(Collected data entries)

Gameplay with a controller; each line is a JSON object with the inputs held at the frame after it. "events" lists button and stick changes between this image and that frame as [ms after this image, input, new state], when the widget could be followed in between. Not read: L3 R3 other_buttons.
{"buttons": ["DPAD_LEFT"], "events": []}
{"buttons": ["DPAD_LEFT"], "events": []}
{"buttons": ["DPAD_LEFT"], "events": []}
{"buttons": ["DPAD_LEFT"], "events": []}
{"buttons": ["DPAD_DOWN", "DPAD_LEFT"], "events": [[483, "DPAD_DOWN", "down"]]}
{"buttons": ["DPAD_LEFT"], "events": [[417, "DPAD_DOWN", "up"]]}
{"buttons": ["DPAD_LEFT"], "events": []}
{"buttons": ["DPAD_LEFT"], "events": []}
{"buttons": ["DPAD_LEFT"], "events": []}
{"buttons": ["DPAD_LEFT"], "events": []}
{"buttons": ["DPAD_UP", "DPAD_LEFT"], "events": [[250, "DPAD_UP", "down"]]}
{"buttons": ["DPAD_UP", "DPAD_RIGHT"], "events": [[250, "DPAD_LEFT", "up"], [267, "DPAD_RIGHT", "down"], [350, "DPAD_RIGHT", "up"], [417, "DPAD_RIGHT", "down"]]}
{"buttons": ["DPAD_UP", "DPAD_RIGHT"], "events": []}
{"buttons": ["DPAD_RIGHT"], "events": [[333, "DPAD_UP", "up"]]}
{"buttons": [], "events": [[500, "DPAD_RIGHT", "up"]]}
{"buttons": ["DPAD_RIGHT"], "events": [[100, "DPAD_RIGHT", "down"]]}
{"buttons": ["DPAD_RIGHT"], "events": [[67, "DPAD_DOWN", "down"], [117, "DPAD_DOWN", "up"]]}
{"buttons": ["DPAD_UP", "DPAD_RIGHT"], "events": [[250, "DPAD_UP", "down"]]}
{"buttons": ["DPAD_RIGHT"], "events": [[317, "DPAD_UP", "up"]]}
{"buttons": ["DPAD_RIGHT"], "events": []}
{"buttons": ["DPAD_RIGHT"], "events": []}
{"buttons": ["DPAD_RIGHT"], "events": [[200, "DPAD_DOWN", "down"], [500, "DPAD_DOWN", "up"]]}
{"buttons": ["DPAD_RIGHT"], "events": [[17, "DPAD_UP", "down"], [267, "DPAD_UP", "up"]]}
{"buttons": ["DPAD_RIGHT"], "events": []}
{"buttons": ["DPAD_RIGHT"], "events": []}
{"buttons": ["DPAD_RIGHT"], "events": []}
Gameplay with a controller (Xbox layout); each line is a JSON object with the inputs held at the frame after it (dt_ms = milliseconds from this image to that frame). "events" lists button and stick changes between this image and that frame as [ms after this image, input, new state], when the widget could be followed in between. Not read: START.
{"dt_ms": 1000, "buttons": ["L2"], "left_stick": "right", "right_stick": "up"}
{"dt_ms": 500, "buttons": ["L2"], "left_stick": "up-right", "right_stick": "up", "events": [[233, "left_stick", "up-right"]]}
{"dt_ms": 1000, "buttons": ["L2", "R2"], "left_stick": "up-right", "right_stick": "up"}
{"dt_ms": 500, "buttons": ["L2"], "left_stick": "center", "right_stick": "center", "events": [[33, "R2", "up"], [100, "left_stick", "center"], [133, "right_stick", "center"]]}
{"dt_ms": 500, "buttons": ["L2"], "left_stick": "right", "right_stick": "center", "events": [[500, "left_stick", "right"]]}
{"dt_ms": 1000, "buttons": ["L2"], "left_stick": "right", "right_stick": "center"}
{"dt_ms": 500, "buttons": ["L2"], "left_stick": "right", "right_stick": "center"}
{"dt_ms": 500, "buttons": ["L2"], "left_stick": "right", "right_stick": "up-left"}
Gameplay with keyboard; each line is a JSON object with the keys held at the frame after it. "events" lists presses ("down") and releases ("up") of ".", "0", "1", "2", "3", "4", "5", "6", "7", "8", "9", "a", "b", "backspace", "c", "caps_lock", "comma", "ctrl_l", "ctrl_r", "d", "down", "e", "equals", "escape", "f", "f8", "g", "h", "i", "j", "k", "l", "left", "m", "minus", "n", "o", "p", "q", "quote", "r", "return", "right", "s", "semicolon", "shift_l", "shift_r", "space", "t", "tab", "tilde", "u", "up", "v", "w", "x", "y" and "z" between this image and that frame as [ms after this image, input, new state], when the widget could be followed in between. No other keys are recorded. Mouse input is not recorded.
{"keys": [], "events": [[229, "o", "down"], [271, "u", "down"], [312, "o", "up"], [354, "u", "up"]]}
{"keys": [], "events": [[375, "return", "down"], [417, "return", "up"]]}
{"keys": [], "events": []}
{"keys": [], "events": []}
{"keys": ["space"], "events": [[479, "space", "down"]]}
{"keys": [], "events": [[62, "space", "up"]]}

[TASK INSTRUCTIONS] Take the entries above and return all of them exactly.

[TASK OUTPUT]
Gameplay with a controller; each line is a JSON object with the inputs held at the frame after it. "events" lists button and stick changes between this image and that frame as [ms after this image, input, new state], when the widget could be followed in between. Not read: L3 R3 other_buttons.
{"buttons": ["DPAD_LEFT"], "events": []}
{"buttons": ["DPAD_LEFT"], "events": []}
{"buttons": ["DPAD_LEFT"], "events": []}
{"buttons": ["DPAD_LEFT"], "events": []}
{"buttons": ["DPAD_DOWN", "DPAD_LEFT"], "events": [[483, "DPAD_DOWN", "down"]]}
{"buttons": ["DPAD_LEFT"], "events": [[417, "DPAD_DOWN", "up"]]}
{"buttons": ["DPAD_LEFT"], "events": []}
{"buttons": ["DPAD_LEFT"], "events": []}
{"buttons": ["DPAD_LEFT"], "events": []}
{"buttons": ["DPAD_LEFT"], "events": []}
{"buttons": ["DPAD_UP", "DPAD_LEFT"], "events": [[250, "DPAD_UP", "down"]]}
{"buttons": ["DPAD_UP", "DPAD_RIGHT"], "events": [[250, "DPAD_LEFT", "up"], [267, "DPAD_RIGHT", "down"], [350, "DPAD_RIGHT", "up"], [417, "DPAD_RIGHT", "down"]]}
{"buttons": ["DPAD_UP", "DPAD_RIGHT"], "events": []}
{"buttons": ["DPAD_RIGHT"], "events": [[333, "DPAD_UP", "up"]]}
{"buttons": [], "events": [[500, "DPAD_RIGHT", "up"]]}
{"buttons": ["DPAD_RIGHT"], "events": [[100, "DPAD_RIGHT", "down"]]}
{"buttons": ["DPAD_RIGHT"], "events": [[67, "DPAD_DOWN", "down"], [117, "DPAD_DOWN", "up"]]}
{"buttons": ["DPAD_UP", "DPAD_RIGHT"], "events": [[250, "DPAD_UP", "down"]]}
{"buttons": ["DPAD_RIGHT"], "events": [[317, "DPAD_UP", "up"]]}
{"buttons": ["DPAD_RIGHT"], "events": []}
{"buttons": ["DPAD_RIGHT"], "events": []}
{"buttons": ["DPAD_RIGHT"], "events": [[200, "DPAD_DOWN", "down"], [500, "DPAD_DOWN", "up"]]}
{"buttons": ["DPAD_RIGHT"], "events": [[17, "DPAD_UP", "down"], [267, "DPAD_UP", "up"]]}
{"buttons": ["DPAD_RIGHT"], "events": []}
{"buttons": ["DPAD_RIGHT"], "events": []}
{"buttons": ["DPAD_RIGHT"], "events": []}
Gameplay with a controller (Xbox layout); each line is a JSON object with the inputs held at the frame after it (dt_ms = milliseconds from this image to that frame). "events" lists button and stick changes between this image and that frame as [ms after this image, input, new state], when the widget could be followed in between. Not read: START.
{"dt_ms": 1000, "buttons": ["L2"], "left_stick": "right", "right_stick": "up"}
{"dt_ms": 500, "buttons": ["L2"], "left_stick": "up-right", "right_stick": "up", "events": [[233, "left_stick", "up-right"]]}
{"dt_ms": 1000, "buttons": ["L2", "R2"], "left_stick": "up-right", "right_stick": "up"}
{"dt_ms": 500, "buttons": ["L2"], "left_stick": "center", "right_stick": "center", "events": [[33, "R2", "up"], [100, "left_stick", "center"], [133, "right_stick", "center"]]}
{"dt_ms": 500, "buttons": ["L2"], "left_stick": "right", "right_stick": "center", "events": [[500, "left_stick", "right"]]}
{"dt_ms": 1000, "buttons": ["L2"], "left_stick": "right", "right_stick": "center"}
{"dt_ms": 500, "buttons": ["L2"], "left_stick": "right", "right_stick": "center"}
{"dt_ms": 500, "buttons": ["L2"], "left_stick": "right", "right_stick": "up-left"}
Gameplay with keyboard; each line is a JSON object with the keys held at the frame after it. "events" lists presses ("down") and releases ("up") of ".", "0", "1", "2", "3", "4", "5", "6", "7", "8", "9", "a", "b", "backspace", "c", "caps_lock", "comma", "ctrl_l", "ctrl_r", "d", "down", "e", "equals", "escape", "f", "f8", "g", "h", "i", "j", "k", "l", "left", "m", "minus", "n", "o", "p", "q", "quote", "r", "return", "right", "s", "semicolon", "shift_l", "shift_r", "space", "t", "tab", "tilde", "u", "up", "v", "w", "x", "y" and "z" between this image and that frame as [ms after this image, input, new state], when the widget could be followed in between. No other keys are recorded. Mouse input is not recorded.
{"keys": [], "events": [[229, "o", "down"], [271, "u", "down"], [312, "o", "up"], [354, "u", "up"]]}
{"keys": [], "events": [[375, "return", "down"], [417, "return", "up"]]}
{"keys": [], "events": []}
{"keys": [], "events": []}
{"keys": ["space"], "events": [[479, "space", "down"]]}
{"keys": [], "events": [[62, "space", "up"]]}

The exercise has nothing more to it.